6.20.2013

Musings from NJ to DC


It's amazing how different our lives become with each passing year. When I was 8 years old, my mom took me and my brother on a bus tour through the mountains of the northwest to see Yellowstone and Mount Rushmore. My favorite memories are actually of the gigantic redwood trees, crawling through the hollowed bases, and feeling small and big at the same time. I think that trip was also the first time I sat in a bus for hours on end, watching myself pass through the country, the country pass through me. Looking back on it, it seems like such a long time ago, yet the memories rush back so easily.

Since then, I've been on countless bus rides around the world. The memories are easily accessible. There's the little boy I met while packed tight on a bus through the mountains in Colombia and the beat of the blasting reggae while packed even tighter on a trip through Jamaica. There's the time the two men in front of me got into a fight while riding through China and the time that I rode on a midnight 'lady bus' through Japan. And I could never forget the dozens of rides through Massachusetts when my partner and I attempted to navigate through a long distance relationship - those rides were filled with excitement or heartbreak depending on which direction I was traveling in. Everything comes back to me - the scenery, the music, the feel of the wind, the chatter in the air.

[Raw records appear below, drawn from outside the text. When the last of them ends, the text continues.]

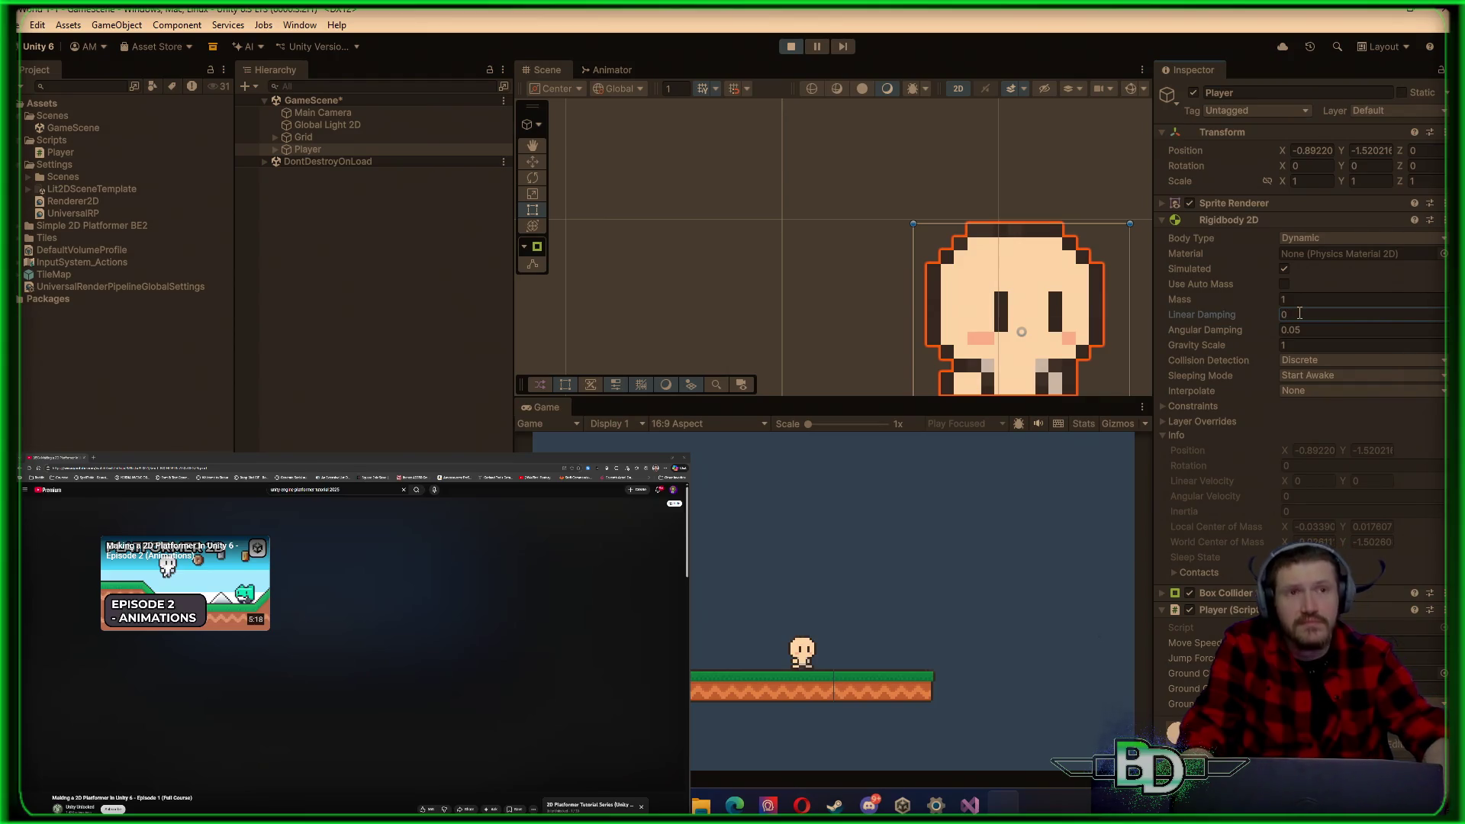
click(949, 529)
key(a)
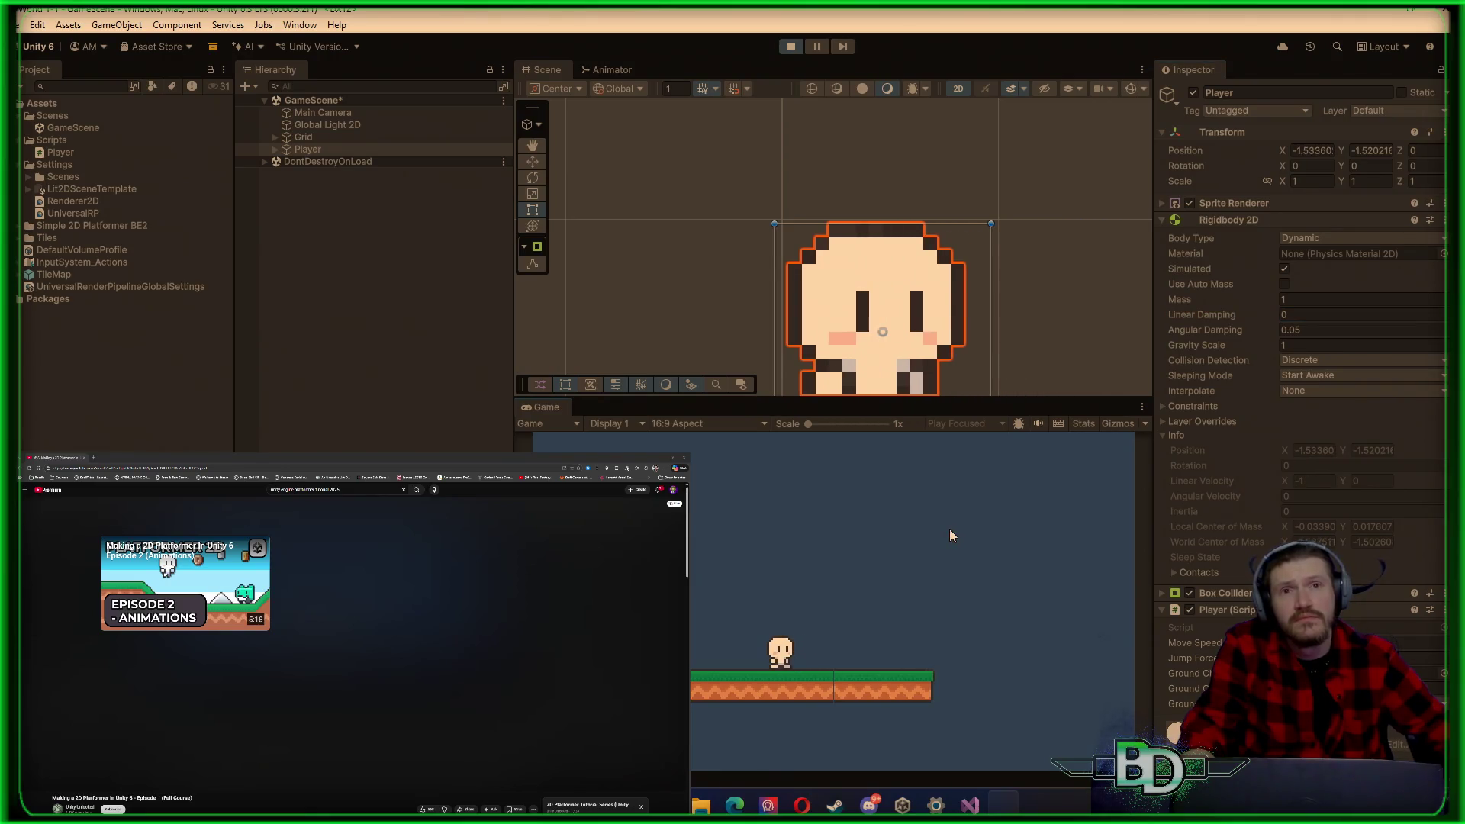
key(d)
key(space)
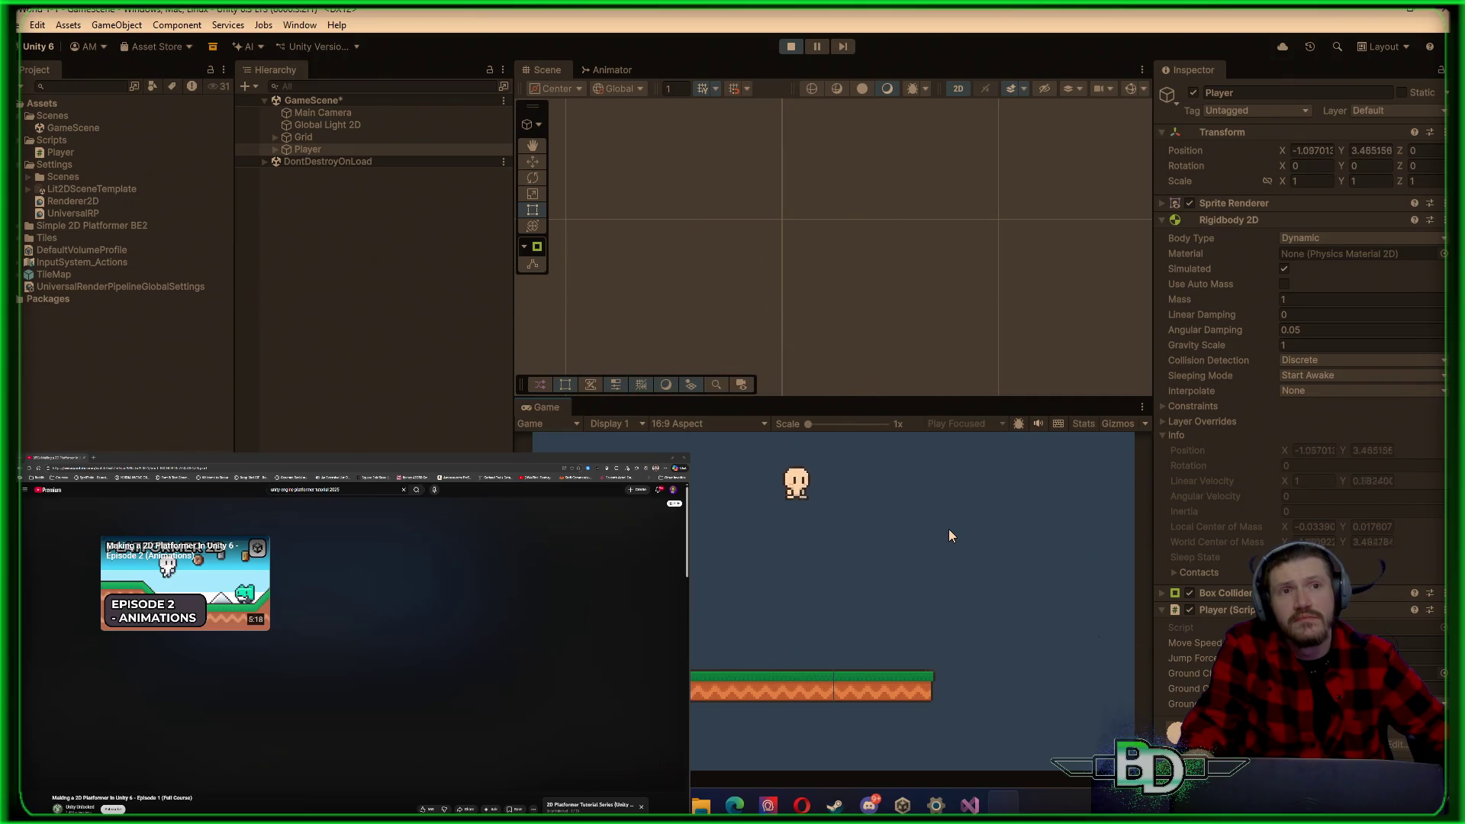
key(a)
key(space)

Yet if I try to remember all the flights I've been on in my life, only a few memories stand out. Everything else blends into each other. I think it has to do with being able to mark the passing of time - on buses, you can see space/time moving, on planes, it's much harder to gauge space/time - the view is of an eternal sky (if you're allowed to open the window) and there are so many distractions.

As technology advances, a lot of the little things I love about bus rides are disappearing (in the US). Of course I say this while being a total hypocrite. How else could I be writing a blog post while moving through New Jersey at 60mph if it weren't for technology? Sigh. Such is life.

Slowly, I feel as if we are living a reality that was only fantasized about (or feared) in sci-fi novels of the 50s and 60s. A world power in an attempt to keep it's position at the top, spies on all it's citizens while producing food and media to keep them docile, killing everyone it fears through flying robots.

These are things I wouldn't have even been able to comprehend as a child riding through the American countryside all those years ago. Wifi wasn't widely available or even heard of back then. I wonder what the future is going to be like 10 years from now. What kind of things will be second nature then that I can't even imagine comprehending now? In what ways will my life have changed? Will I still be alive then?

In my last post, I said that if I've learned anything in life, it's that everything passes. It's true. Nothing in my life has come out the way I wanted or planned it to. But everything's been okay anyway. Everything changes. Life goes on. There's nothing to be afraid of. The memories rush back so easily yet it seems like I'm looking at someone else's life even as I know so intimately that it's my own.

Well, anyway, this post was really just supposed to let people know that I'm on my way to BuddhaFest in DC but it turned into something else (as with life). If anyone is going to be there or around the DC area, please let me know. I'd love to meet for a tea.

6.14.2013

Short Circuit Karma

Attack of the machines
Ever since I can remember, I've been bad with technology. Not bad as in, I don't know how to use it, but bad as in, every electronic thing I own seems to break down or malfunction within weeks of being introduced to my life. I'm generally not into new age type declarations about auras and the like but I honestly think that I am just not wired for technology. Our wavelengths are in discord, our chis are misaligned, our vibrations create electronic chaos.

To give you a relevant example, the reason the Kickstarter campaign has been so slow to launch is precisely because my computer hates me and doesn't want to see me succeed in life. Okay, so it's not as dramatic as that but it's close. The first video editing program I downloaded (a hacked version of Adobe Premiere Pro CS6) just one day decided to stop working and toss several days of editing into untraceable virtual space. So, as resilient as I am, I let it go and find a new video editor to work with. This time, I go with a much much much cheaper but still highly rated program - CyberLink PowerDirector 11. Things go smoothly for the first day. After several hours together, I think we're in love. But by the end of the night, it realizes we're not riding the same wave and decides to present to me a frozen green screen. I spend the next 3 hours begging it to come back to me and, very reluctantly, it does. I should've known its affections were only a facade though because by the afternoon of the next day, it crashes and doesn't save any of my work. My spirits are crushed and I have somewhat of a nervous breakdown at this point. To add insult to injury, on the very same day, I discover that my camera battery has died and refuses to charge. My plans of launching by today are foiled and I have many thoughts of throwing my entire collection of electronics out the window of my 2nd story apartment.

Which brings me to this moment. After a full night of sleep (something that I've been neglecting the past few days in favor of editing), I feel much calmer and hopeful. If I've learned anything from life, it's that everything passes. I'm going to take a day to rest and then jump back into editing, remembering to save on an external source every 5 seconds minutes.